PL: Discursos vindos dos Estados Unidos, da União Europeia e da Argentina são guerras de narrativas e, principalmente, discussões concorrenciais. Eles precisam que o etanol de milho deles cresça, e, por isso, ficam atacando nosso etanol de cana.
Não existe mais isso (trabalho análogo à escravidão em lavouras de cana-de-açúcar). Não existe mais queima de cana-de-açúcar, a colheita é mecanizada. Aquele trabalhador boia-fria antigo não existe mais. É uma discussão que está completamente no passado.
Nós temos o melhor biocombustível do mundo, que é valorizado no mundo inteiro, que temos condições de conseguir equiparação de preço e valorização dos produtores e também das usinas que produzem. E os Estados Unidos têm que ficar realmente preocupados, porque o nosso etanol é muito mais eficiente que o etanol de milho deles. Nós, inclusive, estamos produzindo agora o nosso etanol de milho. Eles têm que ficar preocupados, porque somos concorrentes bem difíceis de lidar.
IM: O mundo está passando por um momento conturbado no mercado de crédito. No Brasil, o presidente Lula tem chamado muita atenção para isso também. Como o senhor enxerga esse ambiente no agro? No mercado, há especialistas que destacam o fato de que boa parte dos Fiagros criados recentemente são de “papel”, o que também poderia indicar o ambiente mais desafiador para crédito na produção.
PL: Primeiro, temos que entender que toda essa questão governamental, como Plano Safra e subsídios de juros, tem que ser para ajudar o pequeno produtor, para fazer aquele que não tem condições do acesso ao banco e ao crédito tenha uma condição especial através desses programas.

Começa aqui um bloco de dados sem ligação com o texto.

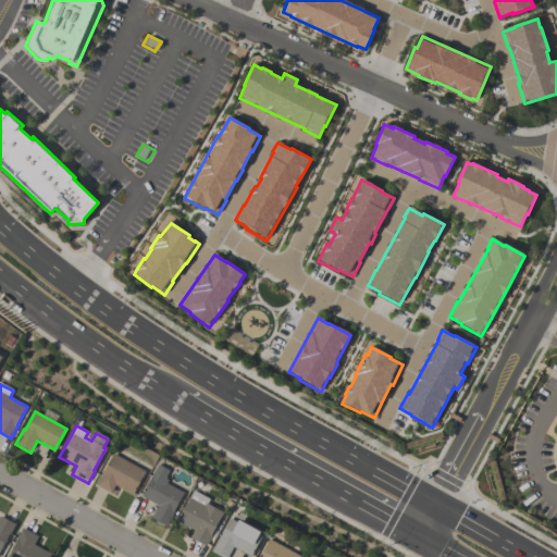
[(95,485),(101,473),(102,473),(113,454),(145,472),(132,495),(115,485),(111,494),(95,485)]
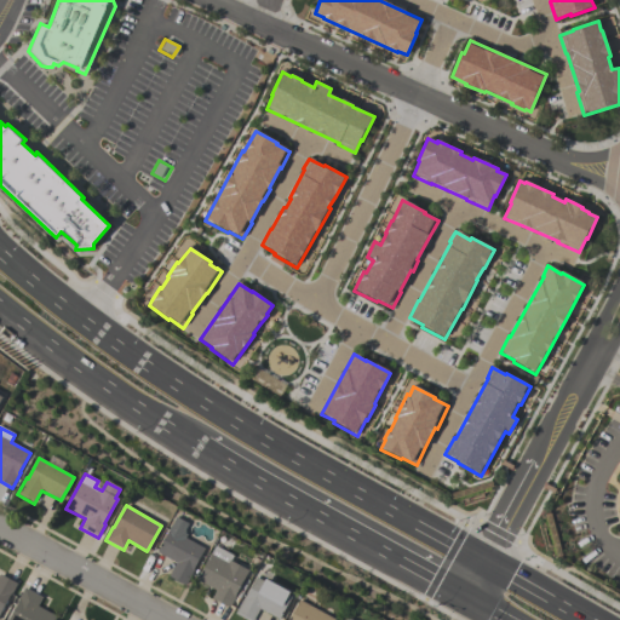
[(205,549),(193,570),(194,572),(185,586),(168,578),(176,563),(156,554),(176,517),(189,524),(185,532),(184,534),(188,535),(185,539),(205,549)]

Nós temos que buscar outras alternativas de financiamento. Nós fizemos a Lei do Agro, em que fui o relator, abrimos crédito agrícola para bancos privados. Facilitamos as garantias, conseguimos fazer com que houvesse a possibilidade do patrimônio de afetação – ou seja, usar apenas uma parcela de uma área para operação financeira como garantia. E criamos o Fiagro. O Fiagro hoje é um sucesso. É algo que, ao que nos parece, pode ser muito positivo. Assinamos com a CVM (Comissão de Valores Mobiliários) o primeiro convênio da CNA para facilitar o acesso aos Fiagros, e, sem dúvida alguma, tem condições de crescer muito. É um mercado que tem condições de ser muito maior e financiar nossa produção. Hoje precisamos buscar alternativas de crédito, e não só a questão governamental de subsídio de juros.
IM: Qual avaliação o senhor faz das condições da Frente Parlamentar Agropecuária nesta nova legislatura? O grupo está mais forte do que no passado? E quais são as pautas prioritárias no momento?

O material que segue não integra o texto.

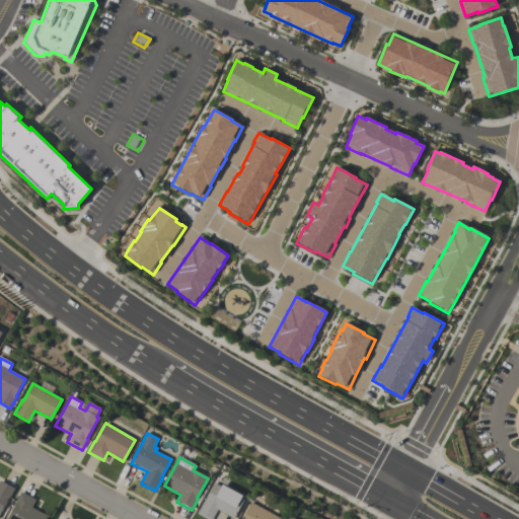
[(0,514),(0,482),(14,489),(8,500),(0,514)]
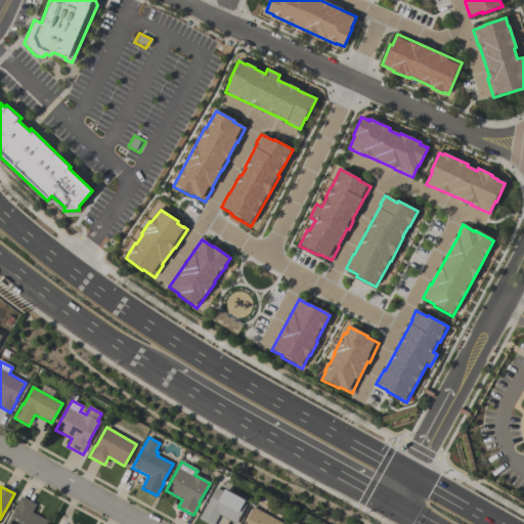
[(235,523),(219,515),(214,523),(207,523),(199,519),(206,505),(207,506),(216,488),(223,492),(224,490),(244,501),(244,503),(247,505),(235,523)]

PL: Hoje temos uma Câmara e um Senado diferentes da legislatura passada, com muitos parlamentares novos e mais conservadores, mais à direita, e também voltados ao agro. Isso facilitou nosso trabalho. A Frente nunca teve o tamanho que tem hoje, estamos falando de 305 deputados federais e mais de 40 senadores.
É claro que nossas pautas têm uma tendência muito maior de sucesso com esse volume enorme de parlamentares conosco. Temos pautas paradas no Senado, como licenciamento ambiental, regularização fundiária de terras da União, o marco legal de defensivos. Há também a questão da reorganização do Ministério da Agricultura. São vários projetos que temos que fazer andar. Dentro da nossa pauta, do Instituto Pensar Agro, que está conosco na FPA, acho que teremos uma facilidade maior.
Quando se tem um governo de esquerda e que tem agido negativamente em relação ao agro em diversas situações, é natural que haja uma concentração de parlamentares em torno de uma frente parlamentar como essa, que tem sido muito bem organizada. Na instalação das comissões, também tivemos sucesso. Vamos ter dois anos de um bom caminho para o agro dentro do Congresso.